A iluminação budista, ou nirvana, talvez seja a experiência religiosa menos misteriosa. Começa da questão inicial que debate se o budismo é ou não uma religião. Depois, os questionamentos se mesclam nas implicações de representar uma experiência a ser vivida. Vivida, sem mitos.
Nas religiões, ao invés de representarem a escuridão do desconhecimento, os mistérios são luzes de adoração e reflexão.
O mistério religioso não é um enigma a ser resolvido. É um convite à fé, uma suposta verdade que a razão pode tocar, mas nunca dominar totalmente. Para prosseguir como sustentáculo da fé, o mistério religioso não pode ser esclarecido.
Uma prova concreta e indiscutível da existência Divina, que dirimisse qualquer dúvida sobre isso, que não mais abrisse indagação científica sobre Deus, esculhambaria com a crença, acabaria com a fé. A certeza de uma comprovação científica sobre a existência de Deus reduziria a vida a algo realmente sem graça… No entanto, o questionamento é natural, tem que prosseguir.
Os religiosos, especialmente os profissionais da religião, insistem na ideia de que a fé é luz, que ilumina o destino dos crentes, que os salva. Apresentam isso como se fosse mesmo um esclarecimento iluminado, uma verdade com força científica.

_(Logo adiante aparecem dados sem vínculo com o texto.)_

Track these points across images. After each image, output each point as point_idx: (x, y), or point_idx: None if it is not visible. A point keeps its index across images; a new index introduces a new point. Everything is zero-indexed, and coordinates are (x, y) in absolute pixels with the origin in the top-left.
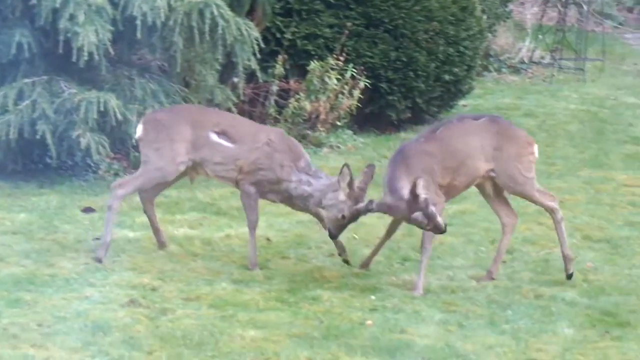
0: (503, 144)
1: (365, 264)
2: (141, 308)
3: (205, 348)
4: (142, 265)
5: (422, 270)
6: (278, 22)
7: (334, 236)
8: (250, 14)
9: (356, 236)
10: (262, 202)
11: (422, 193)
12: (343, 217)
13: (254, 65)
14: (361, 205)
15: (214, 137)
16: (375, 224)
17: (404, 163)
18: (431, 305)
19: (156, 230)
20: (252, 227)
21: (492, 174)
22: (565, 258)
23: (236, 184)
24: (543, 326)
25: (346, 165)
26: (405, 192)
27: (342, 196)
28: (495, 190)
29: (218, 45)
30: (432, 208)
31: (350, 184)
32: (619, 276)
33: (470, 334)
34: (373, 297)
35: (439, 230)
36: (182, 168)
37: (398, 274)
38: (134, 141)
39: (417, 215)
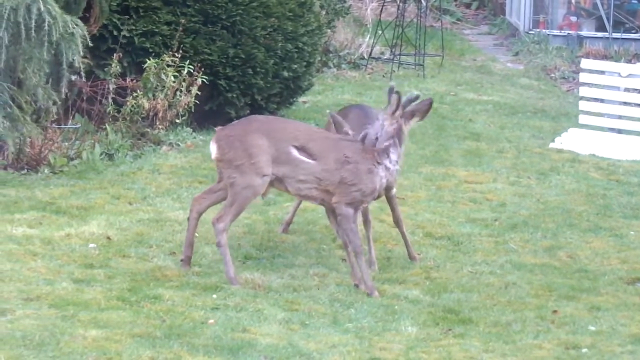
0: None
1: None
2: None
3: (46, 348)
4: None
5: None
6: (115, 20)
7: None
8: (87, 11)
9: (196, 234)
10: (102, 201)
11: None
12: None
13: (76, 63)
14: None
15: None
16: None
17: None
18: (274, 304)
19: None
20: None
21: None
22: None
23: (327, 204)
24: (386, 325)
25: None
26: None
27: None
28: None
29: (44, 42)
30: None
31: None
32: (460, 273)
33: (314, 332)
34: (215, 296)
35: None
36: (267, 181)
37: (239, 273)
38: None
39: None
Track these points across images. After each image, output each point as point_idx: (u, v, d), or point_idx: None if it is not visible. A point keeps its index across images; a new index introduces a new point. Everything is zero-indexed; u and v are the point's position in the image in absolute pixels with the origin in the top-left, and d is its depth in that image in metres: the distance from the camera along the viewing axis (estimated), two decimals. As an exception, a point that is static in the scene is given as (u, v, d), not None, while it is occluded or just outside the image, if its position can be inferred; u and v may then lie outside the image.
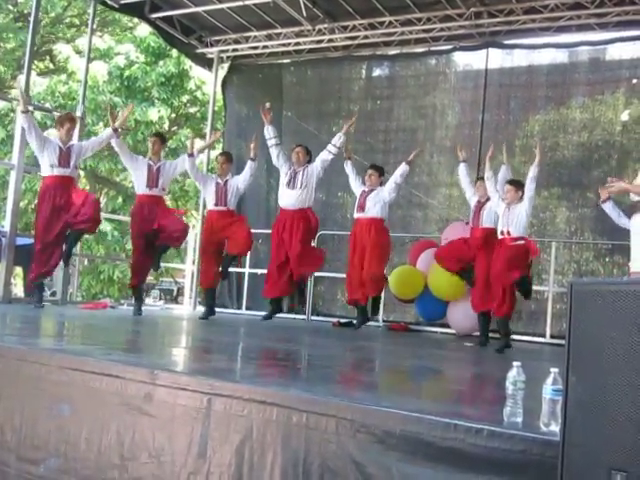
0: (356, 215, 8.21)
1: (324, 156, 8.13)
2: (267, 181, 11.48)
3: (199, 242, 11.10)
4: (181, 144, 16.35)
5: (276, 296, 8.27)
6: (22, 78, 8.75)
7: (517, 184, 7.11)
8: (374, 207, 8.03)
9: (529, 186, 6.95)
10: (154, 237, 8.07)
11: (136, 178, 8.31)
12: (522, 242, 6.93)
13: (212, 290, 8.59)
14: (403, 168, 8.12)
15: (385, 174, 8.38)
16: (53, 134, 8.38)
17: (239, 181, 8.38)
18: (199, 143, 9.34)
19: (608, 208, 6.58)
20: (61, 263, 8.29)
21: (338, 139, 8.12)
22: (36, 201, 8.23)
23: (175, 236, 8.14)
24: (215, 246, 8.34)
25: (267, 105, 8.25)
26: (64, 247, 7.99)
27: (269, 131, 8.23)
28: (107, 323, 7.17)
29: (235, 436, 2.99)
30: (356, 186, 8.33)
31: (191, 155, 8.34)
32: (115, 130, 8.04)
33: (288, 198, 8.13)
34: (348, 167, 8.35)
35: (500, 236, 7.04)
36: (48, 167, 7.77)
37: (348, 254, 8.41)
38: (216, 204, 8.33)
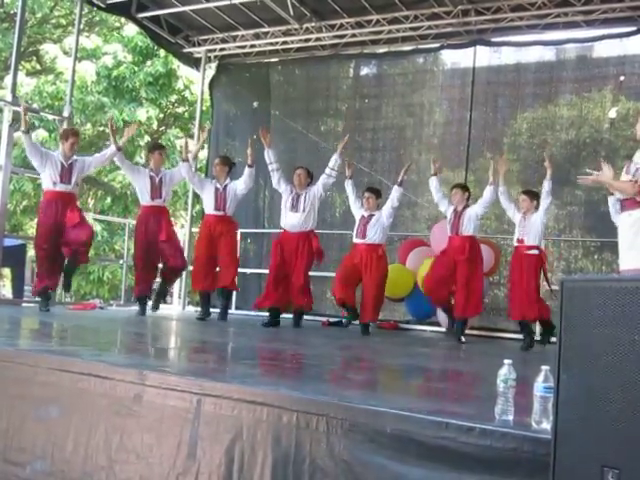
0: (356, 240, 8.09)
1: (324, 181, 8.17)
2: (256, 180, 11.42)
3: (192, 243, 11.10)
4: (170, 144, 16.31)
5: (268, 306, 8.31)
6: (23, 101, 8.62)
7: (531, 194, 7.39)
8: (375, 234, 7.97)
9: (545, 200, 7.21)
10: (156, 248, 8.23)
11: (139, 189, 8.38)
12: (536, 252, 7.25)
13: (208, 293, 8.59)
14: (398, 191, 8.02)
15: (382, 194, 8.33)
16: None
17: (238, 187, 8.38)
18: (192, 145, 9.31)
19: (612, 202, 6.53)
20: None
21: (334, 162, 8.11)
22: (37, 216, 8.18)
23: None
24: (211, 251, 8.35)
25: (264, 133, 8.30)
26: (63, 276, 8.03)
27: (269, 155, 8.27)
28: (96, 324, 7.13)
29: (225, 436, 2.97)
30: (355, 208, 8.21)
31: (186, 160, 8.37)
32: (119, 149, 8.06)
33: (291, 221, 8.17)
34: (349, 187, 8.23)
35: (516, 243, 7.40)
36: (50, 183, 7.70)
37: (341, 265, 8.31)
38: (215, 209, 8.36)
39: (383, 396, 3.26)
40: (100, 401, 3.36)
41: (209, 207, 8.43)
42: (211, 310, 8.48)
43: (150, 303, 8.59)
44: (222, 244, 8.31)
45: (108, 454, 3.26)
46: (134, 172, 8.44)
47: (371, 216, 8.01)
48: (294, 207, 8.14)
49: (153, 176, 8.23)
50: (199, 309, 8.74)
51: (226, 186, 8.34)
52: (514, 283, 7.42)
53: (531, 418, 2.45)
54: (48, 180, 7.70)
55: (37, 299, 8.26)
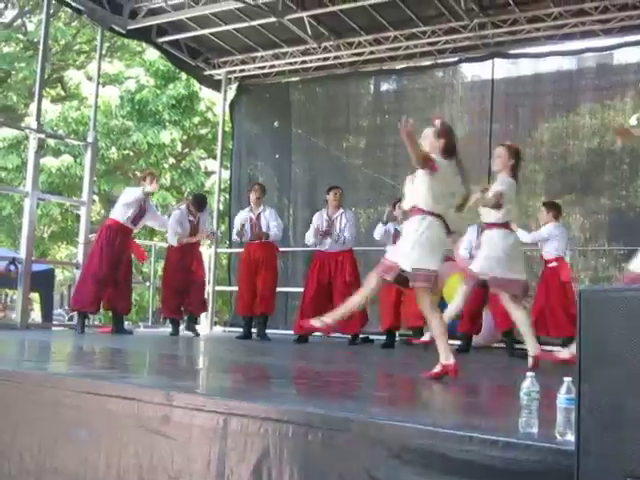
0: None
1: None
2: (280, 199, 11.50)
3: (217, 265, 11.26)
4: (194, 164, 16.45)
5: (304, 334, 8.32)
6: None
7: (547, 205, 7.50)
8: None
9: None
10: (186, 281, 8.63)
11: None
12: (556, 264, 7.33)
13: (250, 317, 8.71)
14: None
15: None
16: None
17: (271, 222, 8.54)
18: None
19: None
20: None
21: None
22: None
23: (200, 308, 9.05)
24: (252, 277, 8.54)
25: None
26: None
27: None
28: (124, 346, 7.19)
29: (252, 455, 2.99)
30: (380, 233, 8.03)
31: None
32: None
33: (327, 242, 8.23)
34: (380, 230, 8.06)
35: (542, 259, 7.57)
36: (124, 217, 8.23)
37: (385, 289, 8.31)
38: (251, 238, 8.53)
39: (407, 411, 3.27)
40: (129, 422, 3.40)
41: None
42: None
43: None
44: (262, 273, 8.51)
45: (140, 475, 3.29)
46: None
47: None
48: (328, 232, 8.15)
49: (192, 220, 8.70)
50: (227, 329, 8.91)
51: (259, 214, 8.50)
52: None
53: (555, 430, 2.45)
54: (123, 214, 8.16)
55: (68, 322, 8.42)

No meu livro “Ideias e Luzes” (Ed. Pontes, 2017), ofereço algumas reflexões sobre esses tópicos. A fé é uma construção, equivale a uma maravilhosa e convincente ficção, talvez a obra-prima da arte humana. Na ilusão da criação artística, podemos nos enganar, acreditando que a fé esteja iluminando o desconhecido. A rigor, por necessitar inexoravelmente do mistério, ela escurece a vida.